* [Exercise]: From the data that follows, print exactly the lines starting at the one containing "right eye: (455, 738)" and ending at the one containing "left shoulder: (528, 880)"; include both of them and nothing more.

[Extracted data entries]
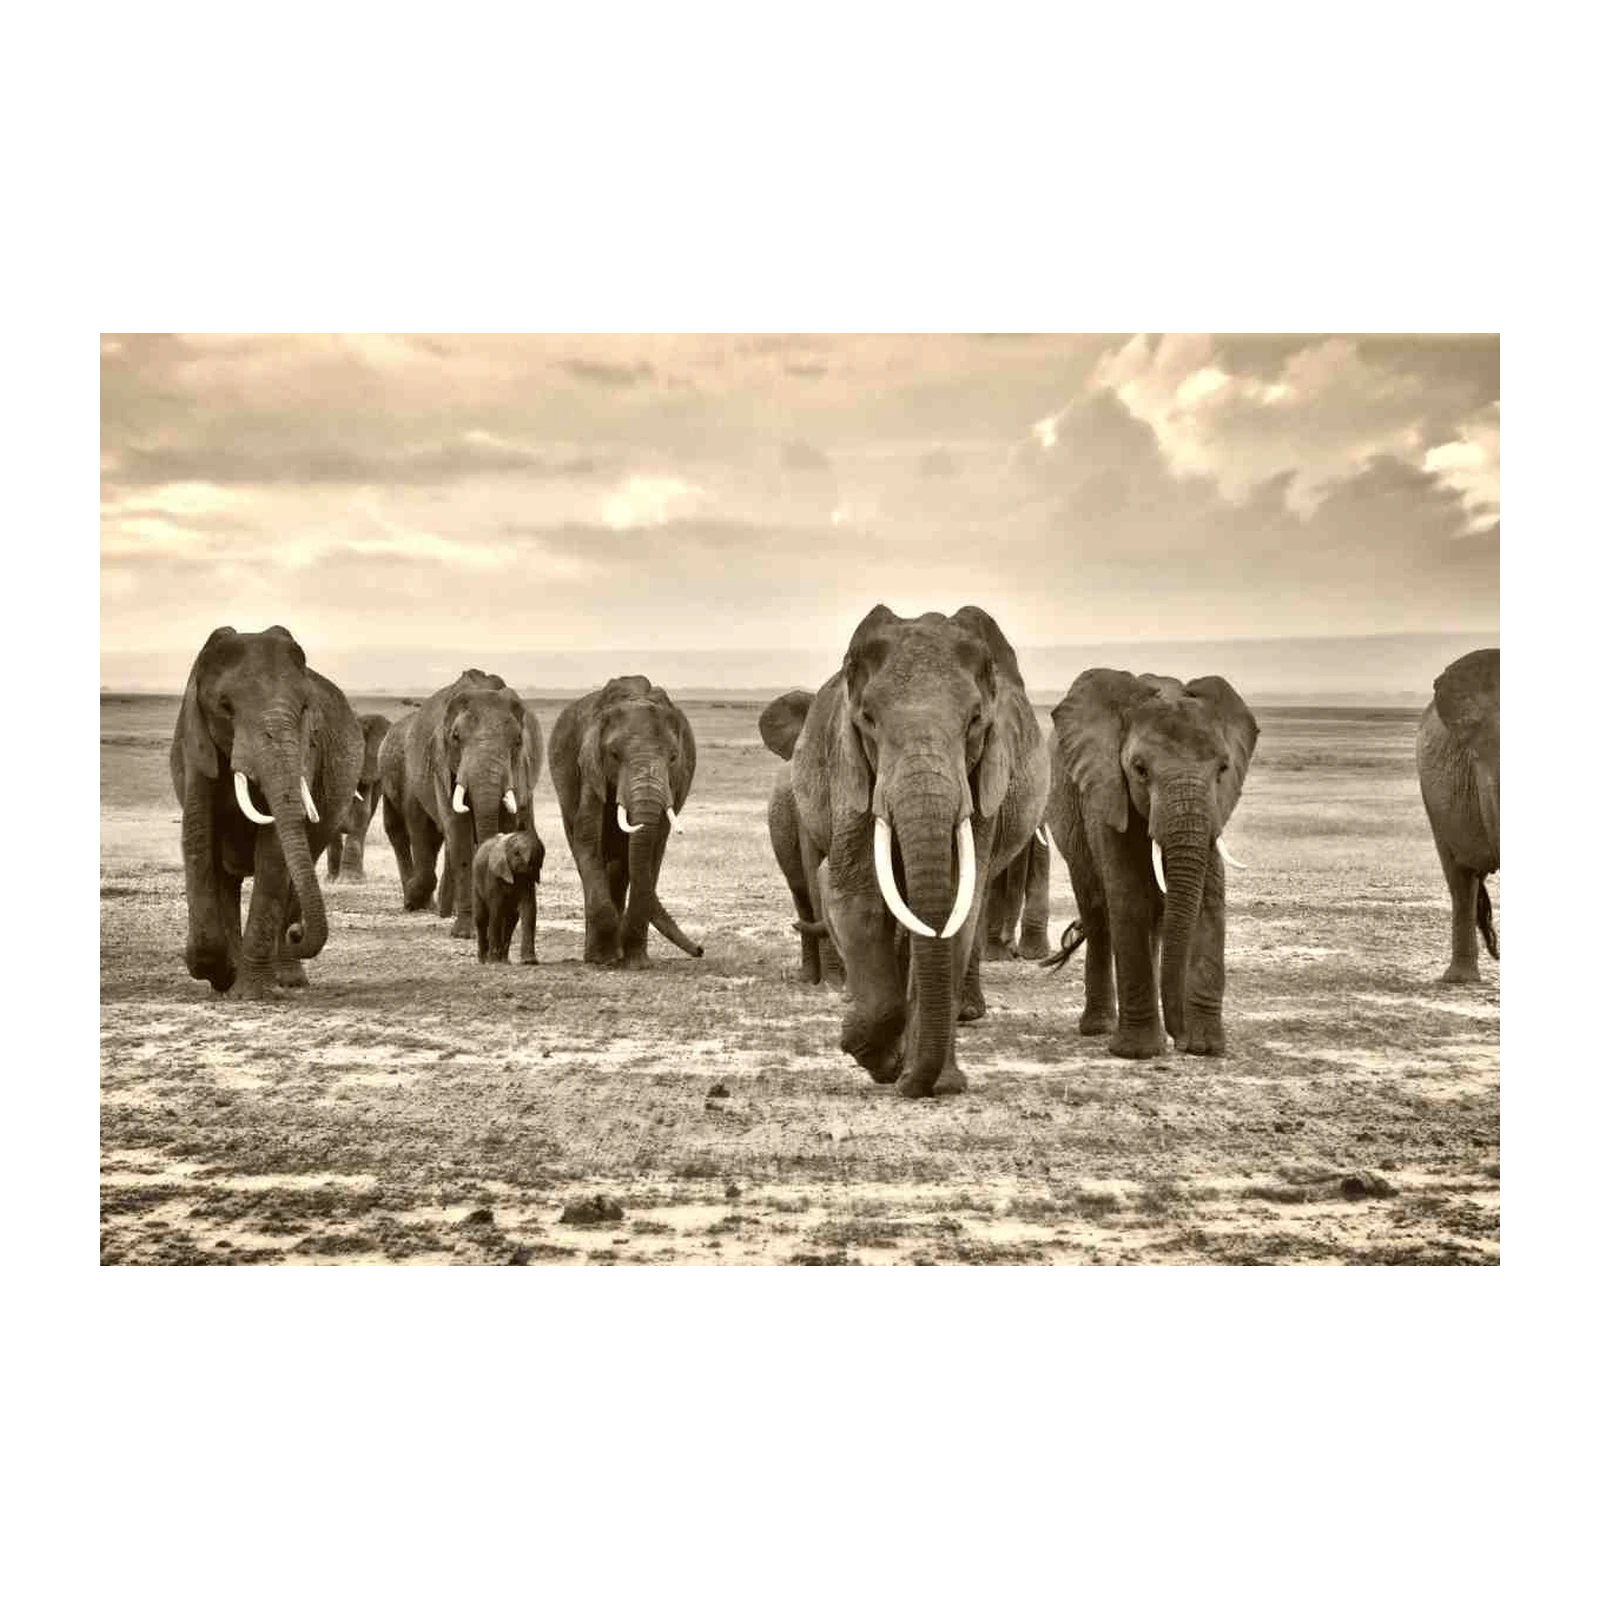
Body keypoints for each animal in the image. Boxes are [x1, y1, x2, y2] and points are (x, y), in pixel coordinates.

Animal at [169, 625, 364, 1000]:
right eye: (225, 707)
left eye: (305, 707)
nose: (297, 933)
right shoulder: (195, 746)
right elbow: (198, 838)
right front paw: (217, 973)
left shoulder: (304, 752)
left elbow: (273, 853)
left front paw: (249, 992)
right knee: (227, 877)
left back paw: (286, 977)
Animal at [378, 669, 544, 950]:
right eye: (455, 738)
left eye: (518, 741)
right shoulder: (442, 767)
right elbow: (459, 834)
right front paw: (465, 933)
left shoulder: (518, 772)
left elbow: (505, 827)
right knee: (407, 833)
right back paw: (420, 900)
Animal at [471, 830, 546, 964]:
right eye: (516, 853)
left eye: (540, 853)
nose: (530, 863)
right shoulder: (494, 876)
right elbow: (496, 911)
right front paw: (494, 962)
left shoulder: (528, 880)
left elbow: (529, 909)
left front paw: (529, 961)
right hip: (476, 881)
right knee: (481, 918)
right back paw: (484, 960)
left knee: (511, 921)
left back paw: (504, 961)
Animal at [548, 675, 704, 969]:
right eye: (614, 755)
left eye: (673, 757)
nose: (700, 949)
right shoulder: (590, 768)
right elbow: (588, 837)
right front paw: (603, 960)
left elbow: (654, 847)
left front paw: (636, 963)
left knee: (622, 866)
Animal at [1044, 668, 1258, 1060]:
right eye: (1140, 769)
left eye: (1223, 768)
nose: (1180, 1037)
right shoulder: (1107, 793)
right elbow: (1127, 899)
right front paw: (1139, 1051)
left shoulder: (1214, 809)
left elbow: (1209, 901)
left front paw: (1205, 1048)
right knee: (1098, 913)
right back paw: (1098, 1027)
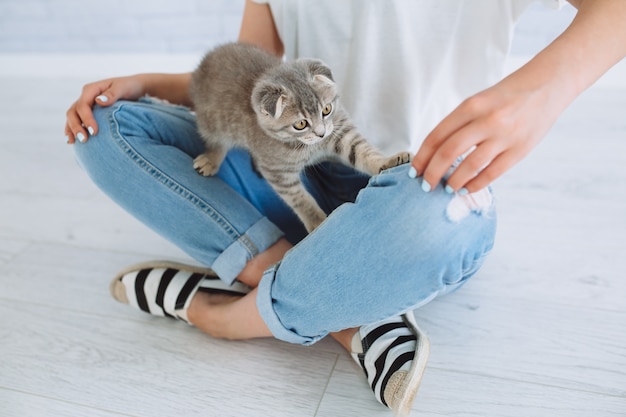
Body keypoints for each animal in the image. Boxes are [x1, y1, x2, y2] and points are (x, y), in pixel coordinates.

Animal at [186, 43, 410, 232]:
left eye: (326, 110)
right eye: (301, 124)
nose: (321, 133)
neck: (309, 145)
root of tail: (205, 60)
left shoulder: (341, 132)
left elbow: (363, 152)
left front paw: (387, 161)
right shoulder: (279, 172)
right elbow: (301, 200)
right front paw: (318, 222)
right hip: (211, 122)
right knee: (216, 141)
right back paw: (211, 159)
* * *
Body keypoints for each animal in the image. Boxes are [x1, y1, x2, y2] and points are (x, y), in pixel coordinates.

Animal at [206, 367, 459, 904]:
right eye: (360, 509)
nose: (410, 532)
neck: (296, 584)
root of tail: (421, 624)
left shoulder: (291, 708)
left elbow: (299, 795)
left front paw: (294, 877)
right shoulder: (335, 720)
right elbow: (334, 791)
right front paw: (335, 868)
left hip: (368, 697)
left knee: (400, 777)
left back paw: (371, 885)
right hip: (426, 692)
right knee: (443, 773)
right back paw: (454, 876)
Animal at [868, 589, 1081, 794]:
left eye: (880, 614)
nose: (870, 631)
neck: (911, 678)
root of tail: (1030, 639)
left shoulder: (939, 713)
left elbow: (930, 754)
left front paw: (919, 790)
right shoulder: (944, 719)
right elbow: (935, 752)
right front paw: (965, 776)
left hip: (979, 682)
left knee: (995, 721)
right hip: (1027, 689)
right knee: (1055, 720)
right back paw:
...
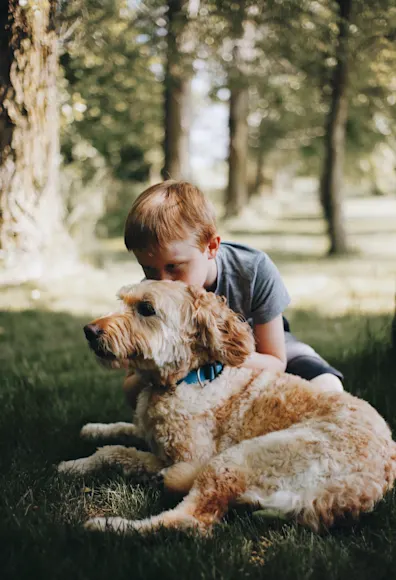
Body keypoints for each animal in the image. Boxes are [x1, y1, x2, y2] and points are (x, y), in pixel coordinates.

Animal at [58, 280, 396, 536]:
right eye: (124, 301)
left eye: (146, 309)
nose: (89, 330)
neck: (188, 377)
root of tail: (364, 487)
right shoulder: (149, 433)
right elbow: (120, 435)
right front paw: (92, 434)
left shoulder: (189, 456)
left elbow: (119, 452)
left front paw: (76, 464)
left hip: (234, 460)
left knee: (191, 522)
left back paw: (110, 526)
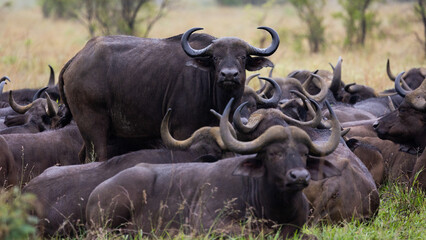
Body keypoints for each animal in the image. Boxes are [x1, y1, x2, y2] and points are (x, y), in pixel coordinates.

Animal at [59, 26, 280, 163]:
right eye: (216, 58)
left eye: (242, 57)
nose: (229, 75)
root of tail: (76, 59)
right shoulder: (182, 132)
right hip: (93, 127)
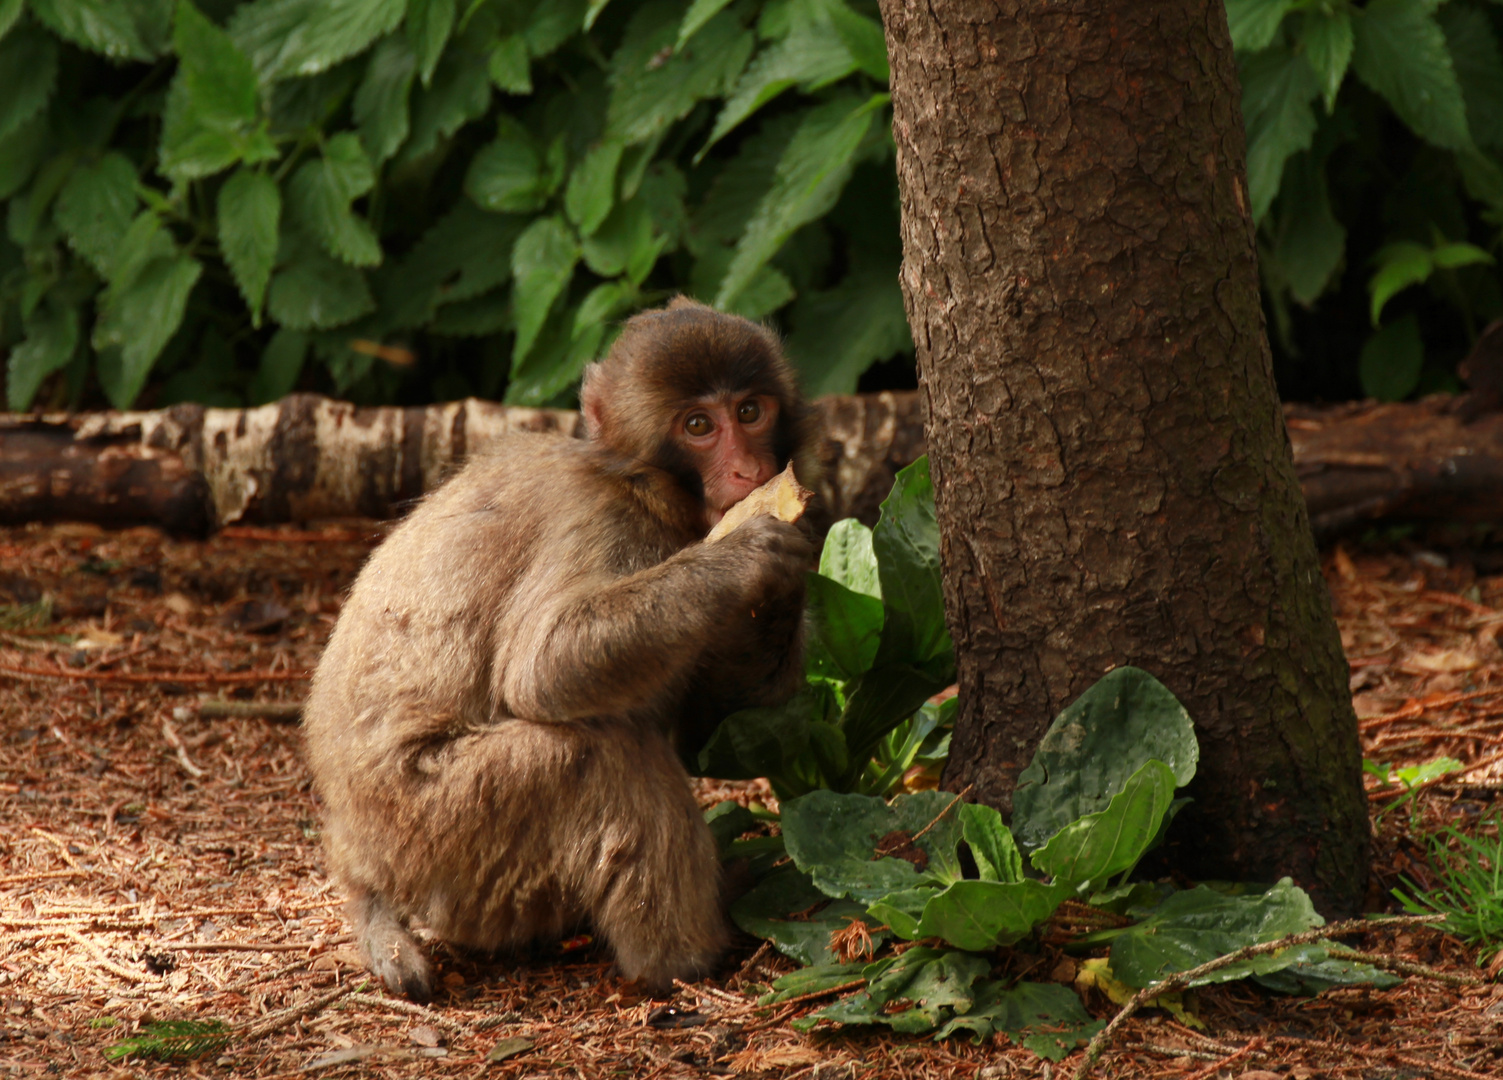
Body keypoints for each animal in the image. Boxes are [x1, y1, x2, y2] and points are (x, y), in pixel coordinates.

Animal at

* [Reply]:
right eye: (455, 738)
left eye: (518, 741)
right shoulder: (442, 767)
right elbow: (459, 834)
right front paw: (465, 933)
left shoulder: (518, 772)
left elbow: (505, 827)
right knee: (407, 833)
right back paw: (420, 900)
Animal at [471, 830, 546, 964]:
right eye: (516, 853)
left eye: (540, 853)
nose: (530, 863)
right shoulder: (494, 876)
right elbow: (496, 911)
right front paw: (494, 962)
left shoulder: (528, 880)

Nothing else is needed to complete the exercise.